*** Opening of Recorded data ***
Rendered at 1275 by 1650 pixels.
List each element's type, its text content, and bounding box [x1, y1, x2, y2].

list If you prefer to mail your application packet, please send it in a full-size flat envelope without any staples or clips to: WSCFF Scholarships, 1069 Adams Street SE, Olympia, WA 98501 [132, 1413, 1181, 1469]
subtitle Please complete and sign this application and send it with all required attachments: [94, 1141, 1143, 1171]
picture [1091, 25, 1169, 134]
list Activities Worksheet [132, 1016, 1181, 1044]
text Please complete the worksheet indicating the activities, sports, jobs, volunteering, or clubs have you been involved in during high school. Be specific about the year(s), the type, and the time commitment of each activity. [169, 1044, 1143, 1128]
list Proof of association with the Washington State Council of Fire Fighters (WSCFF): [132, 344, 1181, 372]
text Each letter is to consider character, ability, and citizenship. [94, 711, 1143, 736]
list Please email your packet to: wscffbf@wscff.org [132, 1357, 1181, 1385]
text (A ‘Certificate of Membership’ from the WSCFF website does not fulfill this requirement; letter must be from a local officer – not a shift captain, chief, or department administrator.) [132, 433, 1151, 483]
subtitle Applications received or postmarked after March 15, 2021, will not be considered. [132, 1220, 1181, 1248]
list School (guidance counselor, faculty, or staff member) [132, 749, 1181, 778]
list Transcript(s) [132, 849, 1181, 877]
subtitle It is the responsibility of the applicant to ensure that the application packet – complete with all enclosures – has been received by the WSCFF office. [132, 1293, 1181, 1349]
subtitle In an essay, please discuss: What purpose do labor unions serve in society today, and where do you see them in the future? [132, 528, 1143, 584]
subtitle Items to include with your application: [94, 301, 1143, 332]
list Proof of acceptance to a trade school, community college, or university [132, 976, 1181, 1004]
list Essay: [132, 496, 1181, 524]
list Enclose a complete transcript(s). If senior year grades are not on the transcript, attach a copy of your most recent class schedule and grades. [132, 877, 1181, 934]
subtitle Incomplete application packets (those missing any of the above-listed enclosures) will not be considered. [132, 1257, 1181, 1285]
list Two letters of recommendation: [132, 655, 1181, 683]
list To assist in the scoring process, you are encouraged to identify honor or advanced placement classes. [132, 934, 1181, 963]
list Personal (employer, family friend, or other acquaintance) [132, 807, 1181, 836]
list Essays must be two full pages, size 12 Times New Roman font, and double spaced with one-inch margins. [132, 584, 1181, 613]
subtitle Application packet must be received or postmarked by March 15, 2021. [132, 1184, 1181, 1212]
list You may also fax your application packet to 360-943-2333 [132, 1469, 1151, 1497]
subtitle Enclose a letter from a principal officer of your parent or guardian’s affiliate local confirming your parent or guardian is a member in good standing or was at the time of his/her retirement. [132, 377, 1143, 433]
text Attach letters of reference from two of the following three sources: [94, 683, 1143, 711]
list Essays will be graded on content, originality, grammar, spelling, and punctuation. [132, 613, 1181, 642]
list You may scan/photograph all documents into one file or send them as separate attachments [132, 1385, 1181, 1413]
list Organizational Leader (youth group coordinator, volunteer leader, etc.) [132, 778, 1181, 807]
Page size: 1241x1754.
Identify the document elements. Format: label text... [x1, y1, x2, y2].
*** Close of Recorded data ***
Problem →
Word search in the records above: please count the lines holding "considered" and state the count alone.

Result of the exercise →
2